Port provides Self-Service Actions that can trigger any automation: GitHub Actions, webhooks, Terraform runs, Kubernetes jobs. Actions are available from the entity page — “Scale this service,” “Promote to production,” “Add a database.” The input form, validation, and audit trail are built in.

{
  "identifier": "scale_service",
  "title": "Scale Service",
  "trigger": "DAY-2",
  "invocationMethod": {
    "type": "GITHUB",
    "org": "myorg",
    "repo": "platform-actions",
    "workflow": "scale.yaml"
  },
  "userInputs": {
    "properties": {
      "replicas": {"type": "number", "minimum": 1, "maximum": 20}
    }
  }
}

Practical difference: Port’s actions are more versatile for day-2 operations. Backstage’s Scaffolder excels at day-0 project creation. For ongoing operational actions in Backstage, you need custom plugins or external workflow triggers.

Plugin Ecosystem#

Backstage has 200+ community plugins covering Kubernetes, ArgoCD, PagerDuty, GitHub Actions, Terraform, Datadog, Snyk, SonarQube, and more. Installing a plugin means adding npm packages and wiring them into your Backstage app code. Some plugins are well-maintained; others are abandoned. Plugin compatibility across Backstage versions is a recurring pain point.

Port has pre-built integrations (exporters) for major tools, configured through the UI. The integration surface is narrower than Backstage’s plugin catalog but each integration is maintained by Port and guaranteed to work. For tools without a pre-built integration, you use the REST API or webhook-based ingestion.

Maintenance Burden#

This is where the decision often hinges.

Backstage maintenance reality:

  • Upgrading Backstage means merging upstream changes into your fork. Major version bumps can break plugins.
  • Each plugin has its own release cycle. Plugin A might require Backstage 1.25+ while Plugin B has not been updated past 1.22.
  • You need at least one TypeScript-proficient engineer dedicated to Backstage. Two is safer.
  • Database migrations, Node.js version management, dependency security patches — standard application maintenance.
  • Typical steady-state effort: 0.5-1 FTE for a small installation, 1-2 FTE for a large one.

Port maintenance reality:

  • SaaS — no infrastructure to manage.
  • Exporters and agents need occasional updates but are lightweight.
  • Configuration changes through UI or Terraform provider.
  • Vendor lock-in: your data model, scorecards, and actions are Port-specific. Migration cost is real.
  • Typical steady-state effort: 0.25-0.5 FTE for configuration and integration work.

Decision Framework#

Factor Choose Backstage Choose Port
Team has TypeScript expertise Yes Not required
Need custom entity types Plugin development Built-in
Budget for SaaS Constrained Available
Time to first value Months Weeks
Deep plugin customization Critical requirement Nice to have
Vendor lock-in tolerance Low Acceptable
Platform team size 3+ engineers 1-2 engineers
Organization size 200+ developers Any size

Under 50 developers, no dedicated platform team: Port. You will not sustain a Backstage instance.

50-200 developers, 2-3 platform engineers: Either works. If you have TypeScript skills and want full control, Backstage. If you want faster time-to-value and less maintenance, Port.

200+ developers, dedicated platform team: Backstage gives you the flexibility you will eventually need. Invest in plugin development. Consider Port if your team lacks TypeScript depth or you want to focus engineering effort on golden paths rather than portal maintenance.

Hybrid option: Some organizations run Port as the portal and use Backstage’s Scaffolder independently for project templating — taking the best of both without the full Backstage operational burden.

++++++++

Output the part of the Port and Backstage comparison starting at "Under 50 developers, no" and ending at "less maintenance, Port.", word for word. The data after the Port and Backstage comparison is separate material.

[Data entries]
++++++++

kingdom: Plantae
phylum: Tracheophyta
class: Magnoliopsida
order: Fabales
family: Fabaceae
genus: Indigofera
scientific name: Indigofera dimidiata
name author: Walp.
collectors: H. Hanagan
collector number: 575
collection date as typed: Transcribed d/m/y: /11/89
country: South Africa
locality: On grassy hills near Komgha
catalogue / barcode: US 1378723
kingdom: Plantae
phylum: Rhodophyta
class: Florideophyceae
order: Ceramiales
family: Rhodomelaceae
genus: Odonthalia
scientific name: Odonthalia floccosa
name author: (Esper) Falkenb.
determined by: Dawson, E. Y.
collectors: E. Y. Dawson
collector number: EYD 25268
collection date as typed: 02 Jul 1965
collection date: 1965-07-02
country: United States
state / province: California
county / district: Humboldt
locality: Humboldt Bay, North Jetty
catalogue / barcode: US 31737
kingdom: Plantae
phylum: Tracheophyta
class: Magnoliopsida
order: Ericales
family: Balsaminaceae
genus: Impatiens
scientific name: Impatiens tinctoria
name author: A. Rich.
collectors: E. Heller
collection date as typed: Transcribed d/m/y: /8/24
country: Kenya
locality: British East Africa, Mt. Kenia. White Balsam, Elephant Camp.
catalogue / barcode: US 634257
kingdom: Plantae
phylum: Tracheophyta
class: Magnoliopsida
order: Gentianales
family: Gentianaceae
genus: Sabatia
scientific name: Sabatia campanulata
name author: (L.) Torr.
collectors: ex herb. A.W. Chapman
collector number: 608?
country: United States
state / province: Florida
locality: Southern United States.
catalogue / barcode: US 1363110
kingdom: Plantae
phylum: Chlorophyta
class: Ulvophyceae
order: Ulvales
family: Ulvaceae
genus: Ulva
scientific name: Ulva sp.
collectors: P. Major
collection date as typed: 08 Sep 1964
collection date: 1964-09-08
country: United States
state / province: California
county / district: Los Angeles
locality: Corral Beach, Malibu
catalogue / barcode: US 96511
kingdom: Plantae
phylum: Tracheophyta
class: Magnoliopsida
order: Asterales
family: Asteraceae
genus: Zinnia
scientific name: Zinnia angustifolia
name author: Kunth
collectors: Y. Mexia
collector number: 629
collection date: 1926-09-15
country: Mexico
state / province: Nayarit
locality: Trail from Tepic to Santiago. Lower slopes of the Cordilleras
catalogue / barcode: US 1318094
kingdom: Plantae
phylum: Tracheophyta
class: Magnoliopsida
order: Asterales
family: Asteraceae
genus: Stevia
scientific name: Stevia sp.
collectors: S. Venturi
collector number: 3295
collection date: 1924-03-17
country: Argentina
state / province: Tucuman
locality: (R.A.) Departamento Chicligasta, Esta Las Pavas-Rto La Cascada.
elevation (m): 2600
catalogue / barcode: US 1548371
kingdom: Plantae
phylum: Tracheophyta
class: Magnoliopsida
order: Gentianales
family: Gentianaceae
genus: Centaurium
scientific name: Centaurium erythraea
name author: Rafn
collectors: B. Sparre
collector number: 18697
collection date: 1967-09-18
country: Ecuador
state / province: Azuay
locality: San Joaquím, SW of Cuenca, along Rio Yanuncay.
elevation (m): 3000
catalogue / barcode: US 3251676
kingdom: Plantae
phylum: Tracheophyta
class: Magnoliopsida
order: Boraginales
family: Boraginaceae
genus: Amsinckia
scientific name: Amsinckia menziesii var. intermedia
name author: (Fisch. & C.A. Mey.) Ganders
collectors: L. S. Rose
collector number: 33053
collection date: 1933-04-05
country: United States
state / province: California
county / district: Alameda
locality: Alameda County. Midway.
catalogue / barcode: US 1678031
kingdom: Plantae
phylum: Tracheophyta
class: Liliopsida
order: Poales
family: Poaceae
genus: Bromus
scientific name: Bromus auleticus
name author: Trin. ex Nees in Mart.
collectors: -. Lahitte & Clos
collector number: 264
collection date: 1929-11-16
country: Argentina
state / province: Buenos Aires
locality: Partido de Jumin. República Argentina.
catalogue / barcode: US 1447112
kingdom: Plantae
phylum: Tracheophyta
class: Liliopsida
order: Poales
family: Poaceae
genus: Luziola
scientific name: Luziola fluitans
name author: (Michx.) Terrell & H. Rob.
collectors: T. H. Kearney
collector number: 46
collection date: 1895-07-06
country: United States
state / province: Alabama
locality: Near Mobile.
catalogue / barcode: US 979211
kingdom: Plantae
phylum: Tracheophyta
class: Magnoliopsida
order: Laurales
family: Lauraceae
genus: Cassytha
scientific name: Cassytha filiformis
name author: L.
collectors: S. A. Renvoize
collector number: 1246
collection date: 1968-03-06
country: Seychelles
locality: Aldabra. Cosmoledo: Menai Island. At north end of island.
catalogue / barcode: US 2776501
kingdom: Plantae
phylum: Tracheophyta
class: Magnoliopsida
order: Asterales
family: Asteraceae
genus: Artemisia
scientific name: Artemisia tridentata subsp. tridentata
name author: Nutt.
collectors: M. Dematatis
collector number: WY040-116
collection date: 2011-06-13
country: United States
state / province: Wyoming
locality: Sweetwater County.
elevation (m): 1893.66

++++++++

Task answer:
Under 50 developers, no dedicated platform team: Port. You will not sustain a Backstage instance.

50-200 developers, 2-3 platform engineers: Either works. If you have TypeScript skills and want full control, Backstage. If you want faster time-to-value and less maintenance, Port.